Hardy would like to see that change, particularly in Grand Rapids, where a recently adopted Complete Streets resolution assures that future transportation projects consider all user groups, including pedestrians, cyclists, transit riders, people in wheelchairs and motor vehicles.
“The city is already on board,” he said. “It just needs to learn how to do it.”
Learning from the best
This summer, Hardy decided to offer some help by researching two of the cities that do it best: Amsterdam and Copenhagen.
Thanks to a Calvin Alumni Association grant, Hardy spent a week in each city—on a bike—experiencing and documenting the urban bicycle infrastructure.
Copenhagen, awarded the first Bike City award by the International Cycling Union, and Amsterdam are far advanced in this effort, Hardy said. “They are state of the art and represent the next stage for American cities.”
In fact, 55 percent of Copenhagen residents bike to work or school, for a total of 745,645 miles logged per day, and there are more bikes in the city than people. In Amsterdam, an equal number of people bike and drive to work.
While biking around the city, Hardy measured and documented the width and type of bike paths (different than a bike lane, more like an addition to the sidewalk and offering a buffer from road traffic); noted the traffic signals, which accommodate bikers; and spoke with key city officials and biking advocates.
“What I learned is that building a biking community doesn’t depend on idealism,” he said. “It’s more about the infrastructure and making it easier and more efficient. A study in Copenhagen showed that 99 percent of the people who ride do so because it is easier, less costly, more convenient and practical. If you do it right it just makes sense.”
Hardy realizes that there is an attitudinal shift that has to happen before biking can gain wide acceptance, but believes Grand Rapids is the place for that to occur.
“More cities are getting on the bandwagon, and Grand Rapids already has a reputation for being green,” he said. “This is one more component in that category.”
Besides the practical considerations though, Hardy believes that as Christians we have a responsibility to bring about a world that reflects God’s values. “I think an initiative like this reflects that,” he said. “Creating cities with healthy lifestyles that are better for the environment and promote mobility for all should be our goal. Promoting kingdom values is what Calvin is all about and why we should care.”
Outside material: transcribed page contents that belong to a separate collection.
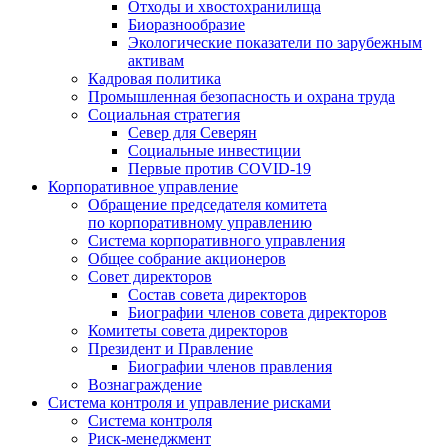
Отходы и хвостохранилища
Биоразнообразие
Экологические показатели по зарубежным
активам
Кадровая политика
Промышленная безопасность и охрана труда
Социальная стратегия
Север для Северян
Социальные инвестиции
Первые против COVID‑19
Корпоративное управление
Обращение председателя комитета
по корпоративному управлению
Система корпоративного управления
Общее собрание акционеров
Совет директоров
Состав совета директоров
Биографии членов совета директоров
Комитеты совета директоров
Президент и Правление
Биографии членов правления
Вознаграждение
Система контроля и управление рисками
Система контроля
Риск-менеджмент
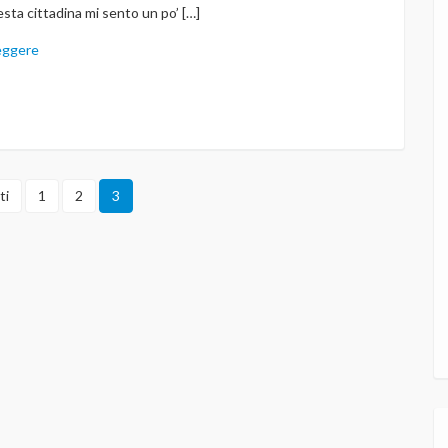
sta cittadina mi sento un po’ […]
eggere
ti
1
2
3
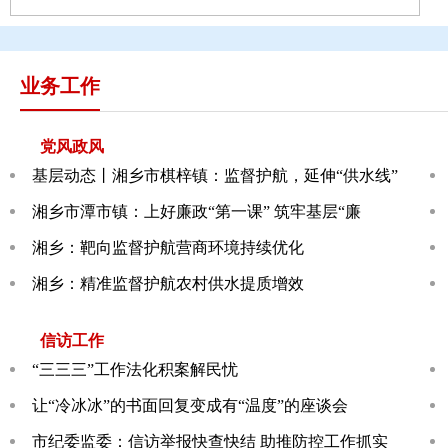
业务工作
党风政风
基层动态丨湘乡市棋梓镇：监督护航，延伸“供水线”
湘乡市潭市镇：上好廉政“第一课” 筑牢基层“廉
湘乡：靶向监督护航营商环境持续优化
湘乡：精准监督护航农村供水提质增效
信访工作
“三三三”工作法化积案解民忧
让“冷冰冰”的书面回复变成有“温度”的座谈会
市纪委监委：信访举报快查快结 助推防控工作抓实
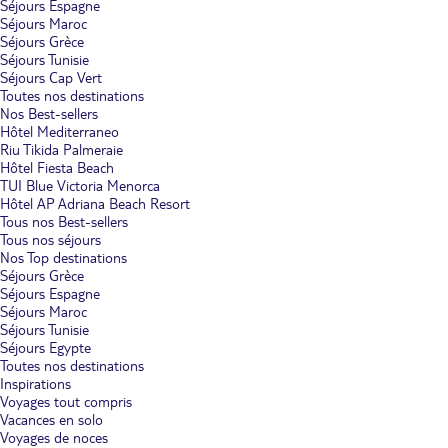
Séjours Espagne
Séjours Maroc
Séjours Grèce
Séjours Tunisie
Séjours Cap Vert
Toutes nos destinations
Nos Best-sellers
Hôtel Mediterraneo
Riu Tikida Palmeraie
Hôtel Fiesta Beach
TUI Blue Victoria Menorca
Hôtel AP Adriana Beach Resort
Tous nos Best-sellers
Tous nos séjours
Nos Top destinations
Séjours Grèce
Séjours Espagne
Séjours Maroc
Séjours Tunisie
Séjours Egypte
Toutes nos destinations
Inspirations
Voyages tout compris
Vacances en solo
Voyages de noces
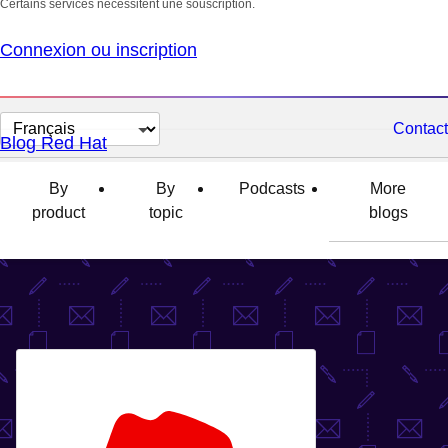
Certains services nécessitent une souscription.
Connexion ou inscription
Changer
Contact
Blog Red Hat
la
langue
By
By
Podcasts
More
product
topic
blogs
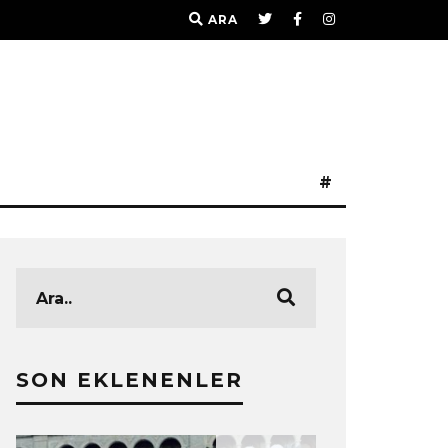
ARA
#
SON EKLENENLER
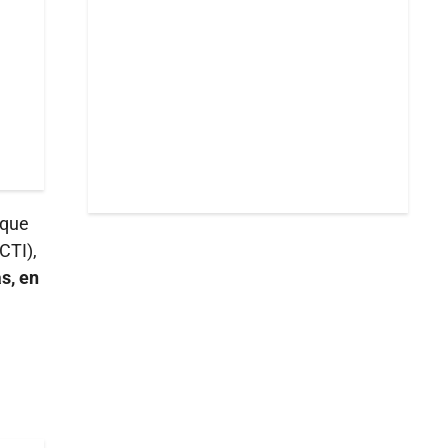
 que
CTI),
s, en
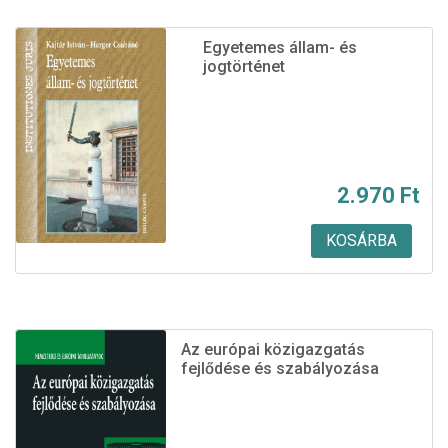
Egyetemes állam- és
jogtörténet
2.970
Ft
KOSÁRBA
Ennek
a
terméknek
több
Az európai közigazgatás
variációja
fejlődése és szabályozása
van.
A
változatok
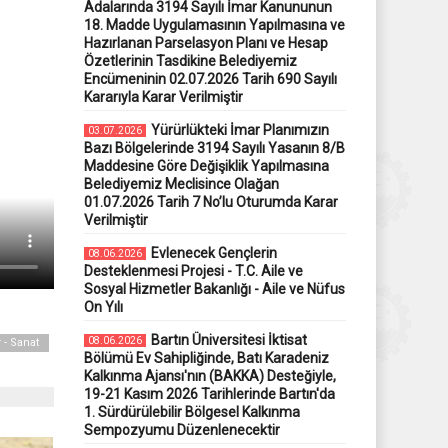
Adalarında 3194 Sayılı İmar Kanununun
18. Madde Uygulamasının Yapılmasına ve
Hazırlanan Parselasyon Planı ve Hesap
Özetlerinin Tasdikine Belediyemiz
Encümeninin 02.07.2026 Tarih 690 Sayılı
Kararıyla Karar Verilmiştir
Yürürlükteki İmar Planımızın
03.07.2026
Bazı Bölgelerinde 3194 Sayılı Yasanın 8/B
Maddesine Göre Değişiklik Yapılmasına
Belediyemiz Meclisince Olağan
01.07.2026 Tarih 7 No’lu Oturumda Karar
Verilmiştir
Evlenecek Gençlerin
08.06.2026
Desteklenmesi Projesi - T.C. Aile ve
Sosyal Hizmetler Bakanlığı - Aile ve Nüfus
On Yılı
Bartın Üniversitesi İktisat
08.06.2026
 - Sanat
Bölümü Ev Sahipliğinde, Batı Karadeniz
Kalkınma Ajansı'nın (BAKKA) Desteğiyle,
19-21 Kasım 2026 Tarihlerinde Bartın'da
1. Sürdürülebilir Bölgesel Kalkınma
Sempozyumu Düzenlenecektir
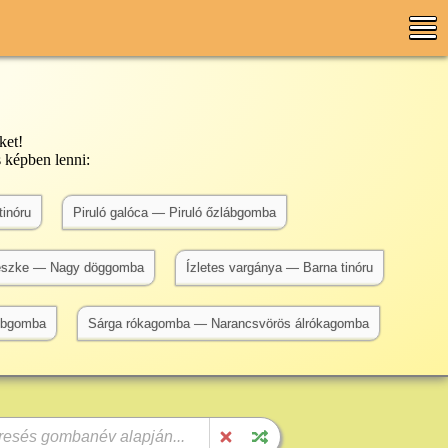
ket!
 képben lenni:
tinóru
Piruló galóca — Piruló őzlábgomba
reszke — Nagy döggomba
Ízletes vargánya — Barna tinóru
mbgomba
Sárga rókagomba — Narancsvörös álrókagomba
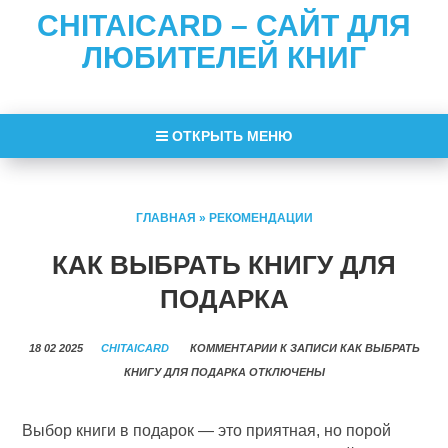
CHITAICARD – САЙТ ДЛЯ
ЛЮБИТЕЛЕЙ КНИГ
ОТКРЫТЬ МЕНЮ
ГЛАВНАЯ
»
РЕКОМЕНДАЦИИ
КАК ВЫБРАТЬ КНИГУ ДЛЯ
ПОДАРКА
18 02 2025
CHITAICARD
КОММЕНТАРИИ
К ЗАПИСИ КАК ВЫБРАТЬ
КНИГУ ДЛЯ ПОДАРКА
ОТКЛЮЧЕНЫ
Выбор книги в подарок — это приятная, но порой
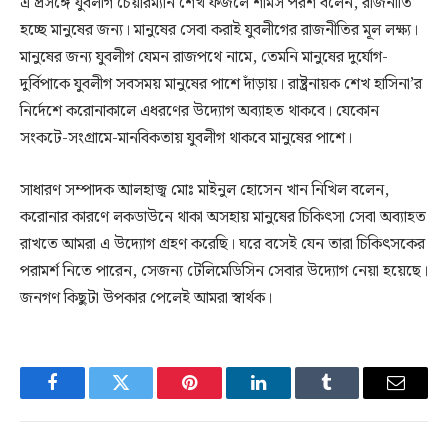
এ প্রসঙ্গে যুবলীগ চেয়ারম্যান শেখ ফজলে শামস পরশ বলেন, রাজনীতি
হচ্ছে মানুষের জন্য। মানুষের সেবা করাই যুবলীগের রাজনীতির মূল লক্ষ্য।
মানুষের জন্য যুবলীগ যেমন রাজপথে নামে, তেমনি মানুষের দুর্যোগ-
দুর্বিপাকে যুবলীগ সবসময় মানুষের পাশে দাঁড়ায়। রাষ্ট্রনায়ক শেখ হাসিনা’র
নির্দেশে করোনাকালে এধরণের উদ্যোগ অব্যাহত থাকবে। যেকোন
সংকটে-সংগ্রামে-মানবিকতায় যুবলীগ থাকবে মানুষের পাশে।
সাধারণ সম্পাদক আলহাজ্ব মোঃ মাইনুল হোসেন খান নিখিল বলেন,
করোনার কারণে লকডাউনে থাকা অসহায় মানুষের চিকিৎসা সেবা অব্যাহত
রাখতে আমরা এ উদ্যোগ গ্রহণ করেছি। ঘরে বসেই যেন তারা চিকিৎসকের
পরামর্শ নিতে পারেন, সেজন্য টেলিমেডিসিন সেবার উদ্যোগ নেয়া হয়েছে।
জনগণ কিছুটা উপকার পেলেই আমরা স্বার্থক।
Facebook
Twitter
Pinterest
LinkedIn
Tumblr
Email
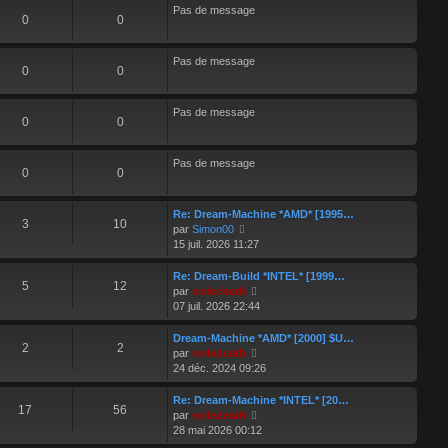
s
Pas de message
0
0
a
g
e
Pas de message
0
0
Pas de message
0
0
Pas de message
0
0
Re: Dream-Machine *AMD* [1995…
3
10
V
par
Simon00
o
15 juil. 2026 11:27
i
r
Re: Dream-Build *INTEL* [1999…
5
12
l
V
par
eviledeath
e
o
07 juil. 2026 22:44
d
i
e
r
Dream-Machine *AMD* [2000] $U…
2
2
r
l
V
par
eviledeath
n
e
o
24 déc. 2024 09:26
i
d
i
e
e
r
Re: Dream-Machine *INTEL* [20…
r
17
56
r
l
V
par
eviledeath
m
n
e
o
28 mai 2026 00:12
e
i
d
i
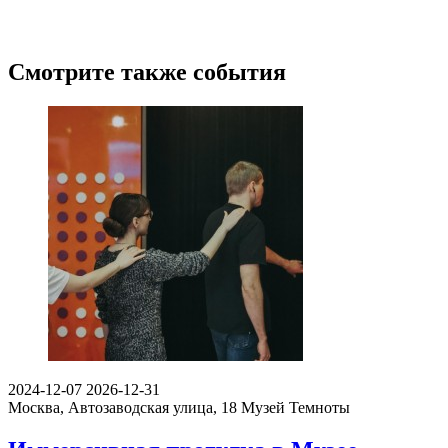
Смотрите также события
2024-12-07
2026-12-31
Москва, Автозаводская улица, 18
Музей Темноты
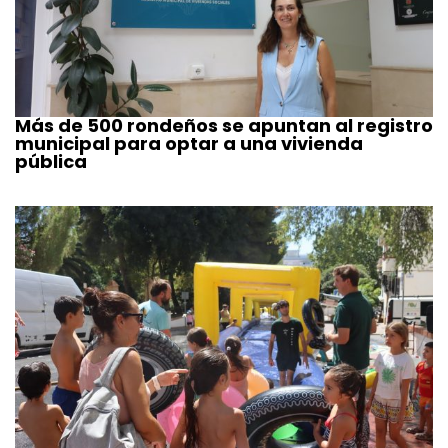
Más de 500 rondeños se apuntan al registro
municipal para optar a una vivienda
pública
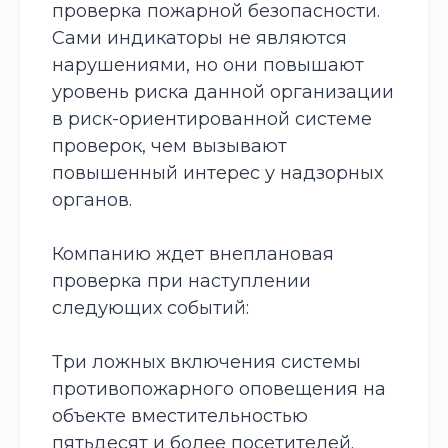
проверка пожарной безопасности.
Сами индикаторы не являются
нарушениями, но они повышают
уровень риска данной организации
в риск-ориентированной системе
проверок, чем вызывают
повышенный интерес у надзорных
органов.
Компанию ждет внеплановая
проверка при наступлении
следующих событий:
Три ложных включения системы
противопожарного оповещения на
объекте вместительностью
пятьдесят и более посетителей.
As a Calvin professor, Hardy also considers the student population. “I think about my students who commute by bike and feel like they deserve a safer riding environment. A lot of students and people who are on fixed incomes can’t afford cars.
“For me it’s also a matter of social justice. Why should we build roads so that only those who can afford cars can get around?”
Hardy will present his findings to the design team for the city of Grand Rapids, comprised of city planners and engineers, in mid-September. He is also making his presentation available to other groups who may be interested in learning more about Complete Streets.